- [DATA SEGMENT]:
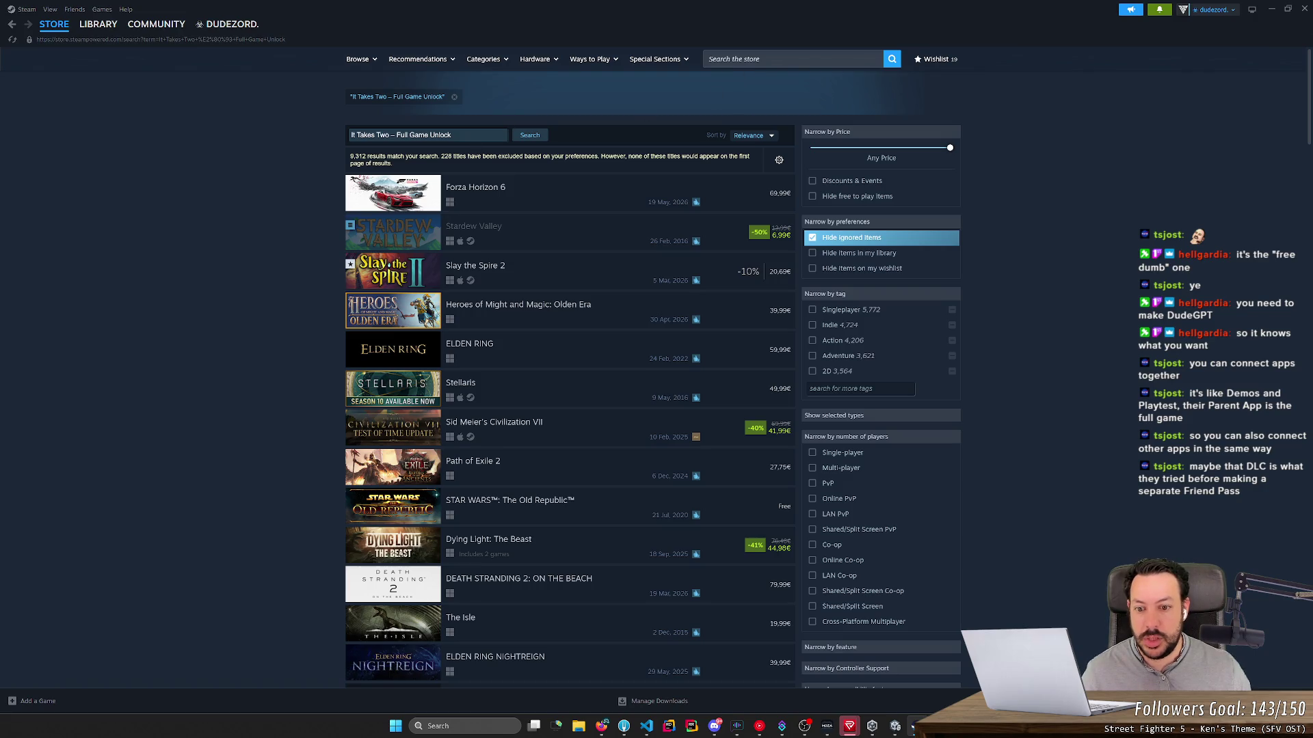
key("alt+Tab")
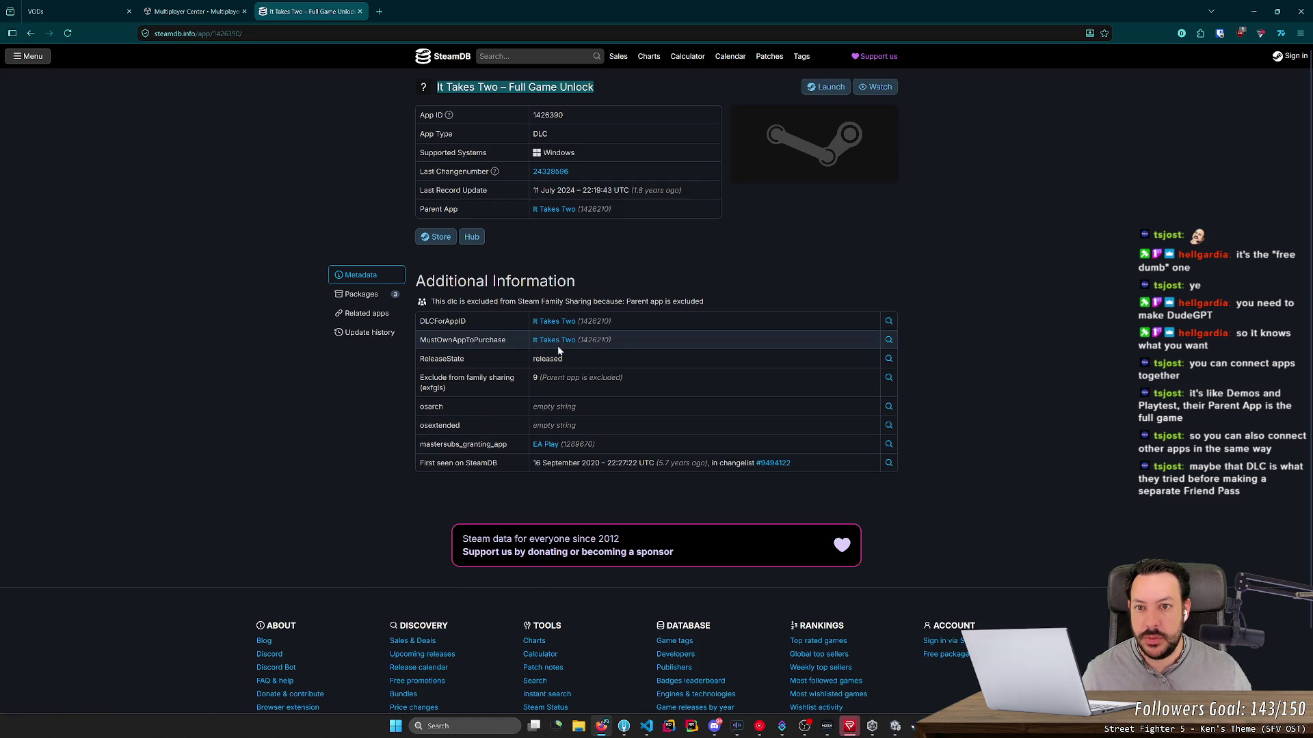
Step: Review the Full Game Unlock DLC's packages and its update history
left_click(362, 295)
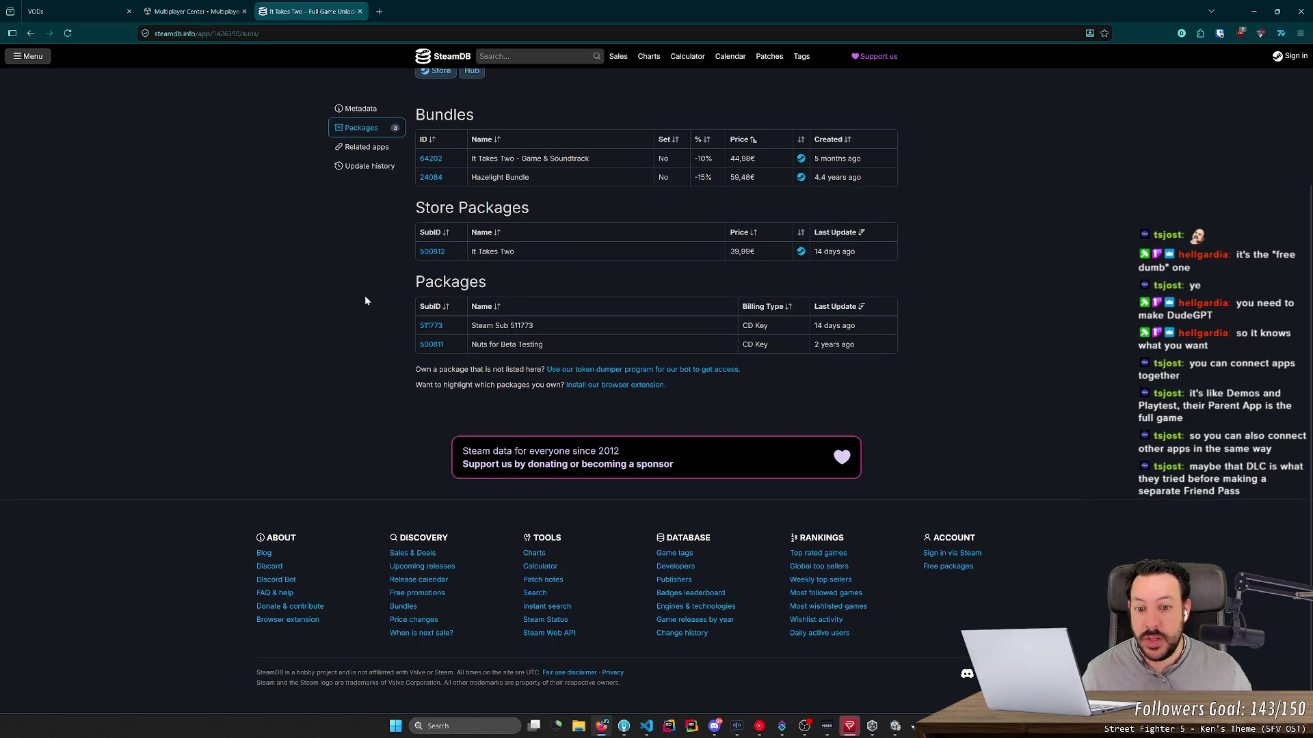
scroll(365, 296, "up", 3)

- [DIRECTIONS FOR THIS TASK]:
Reproduce the data in full. Do not carry over any picture.

- [EXERCISE ANSWER]:
key("alt+Tab")
Step: Review the Full Game Unlock DLC's packages and its update history
left_click(362, 295)
scroll(365, 296, "up", 3)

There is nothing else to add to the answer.